"Everyone" also isn't quite right, as there are many evil races that wouldn't normal[l]y cooperate in such cases. A simple filter for this would be of[f]icial playable races that are (mostly) neutral or good aligned, so excluding races such as orcs and goblins.
Well, "sentient", "mortal", and "raman" have nothing to do with morality; "civilized" and "society" only concern morality under their 19th-century imperialist senses (at which point you're treading water around "Are we the baddies?"); and "free peoples" and "free folk" work in context if you're contrasting it with a slave or fascist state but better suit situations like Mr Martin's, where anarchic badlands are being contrasted with kingdoms and hierarchical leadership of any sort.
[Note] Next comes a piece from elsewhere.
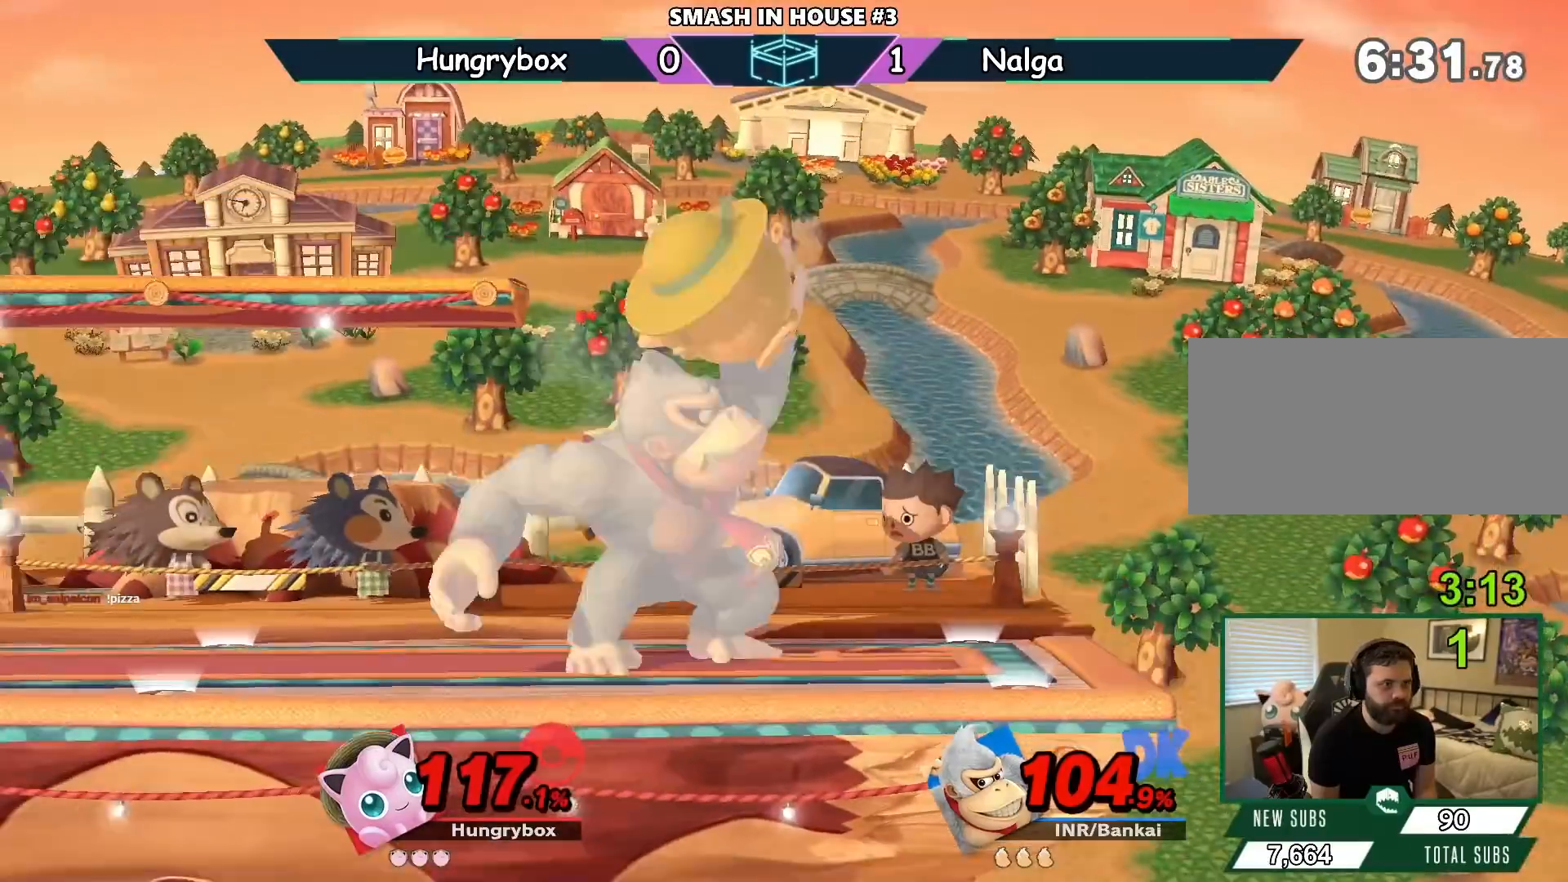
{"buttons": ["A"], "left_stick": "down-right", "right_stick": "center", "events": [[67, "left_stick", "right"], [134, "left_stick", "left"], [201, "left_stick", "down-right"], [367, "left_stick", "left"], [501, "left_stick", "down-right"]]}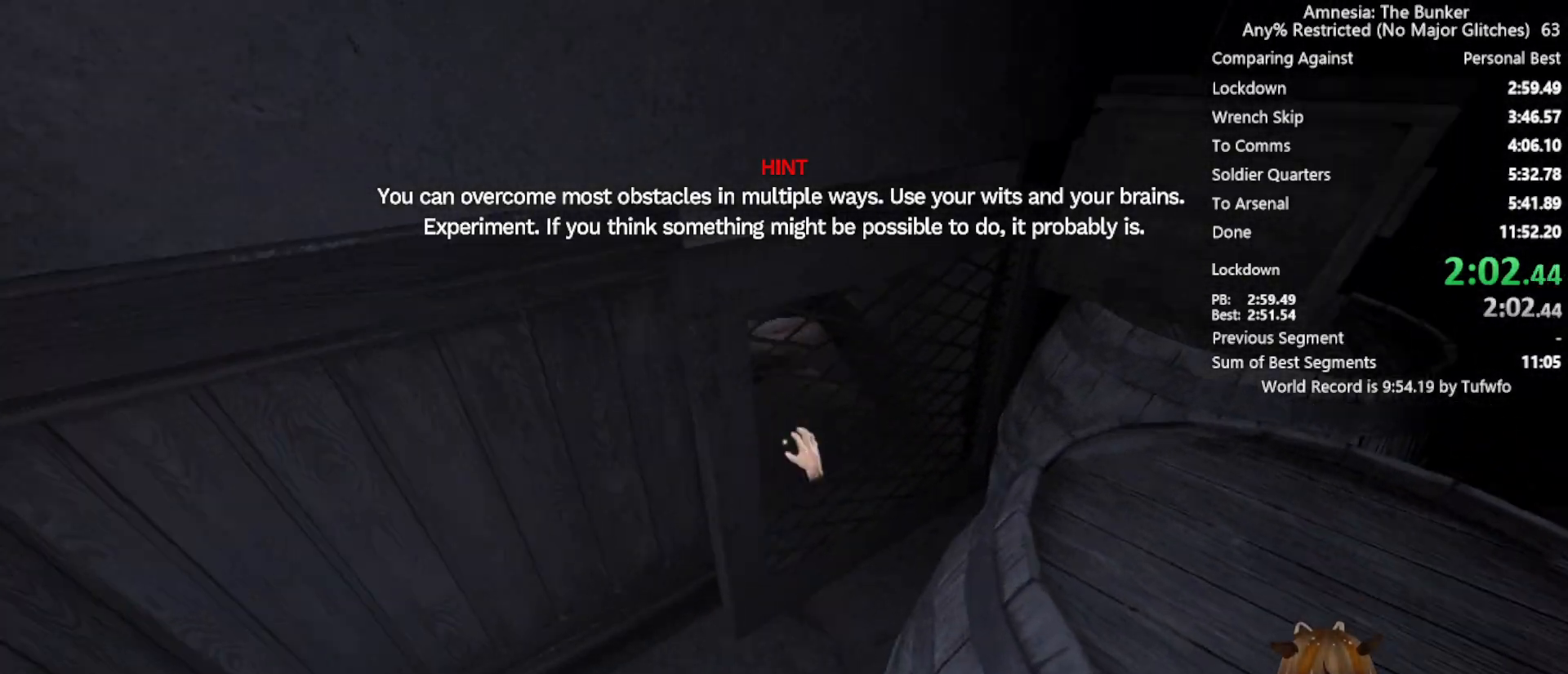
Gameplay with keyboard and mouse; each line is a JSON object with the keys and mouse buttons held at the frame after it. "events" lists presses ("down") and releases ("up") of "3", "4", "5", "a", "caps_lock", "d", "e", "f", "g", "q", "r", "s", "shift", "space", "t", "tab", "v", "w", "x", "z", "mouse_left", "mouse_wheel" and "mouse_right" between this image and that frame as [ms after this image, input, new state], when the widget could be followed in between. "mouse_left", "mouse_wheel", "mouse_right" = the "left", "wheel", "right" buttons of the "mouse" list. No other keys are recorded. "wheel" means that the mouse wheel is clicked or scrolled. Not read: 1 2 alt c ctrl mouse_move.
{"keys": ["w", "x"], "mouse": [], "events": [[100, "a", "up"], [200, "mouse_left", "down"], [250, "a", "down"], [333, "mouse_left", "up"], [483, "a", "up"]]}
"The Good Races" may catch in an American or German throat, but this is a world where alignment is real to the point of being physically detectable.
The Good
Collective adj. The good people, collectively.
is a fine way to refer to those who are not selfish or evil. (Here is one example in the wild.) Similarly, you could go with "the Good Peoples of the Realm/Plane/Multiverse/whathaveyou".
If you want to pick the nit that PC races can and often are selfish or evil as individuals, you could do something silly like calling them "the Good-Capable", "the Possibly Good", &c. or something religious like "the Savable", "the Redeemable", &c. or something bitter and Po-Mo like "the Notionally Good", "the So-called Good", &c.
Really, though, you're defining the boundary between the people you consider people and those you consider monsters. If you don't just want to go classic "Us" versus "Them", just use the base words
The People,
"the Folk", &c. You could object that such terms are too broad. They aren't. Any race your LG paladin can slay on sight—whose children your LG paladin could slay on sight—with alignment impunity isn't considered an actual race of people in your game, but some kind of varmint, pollution, pestilence, &c. to be removed for the actual decent folk of your world.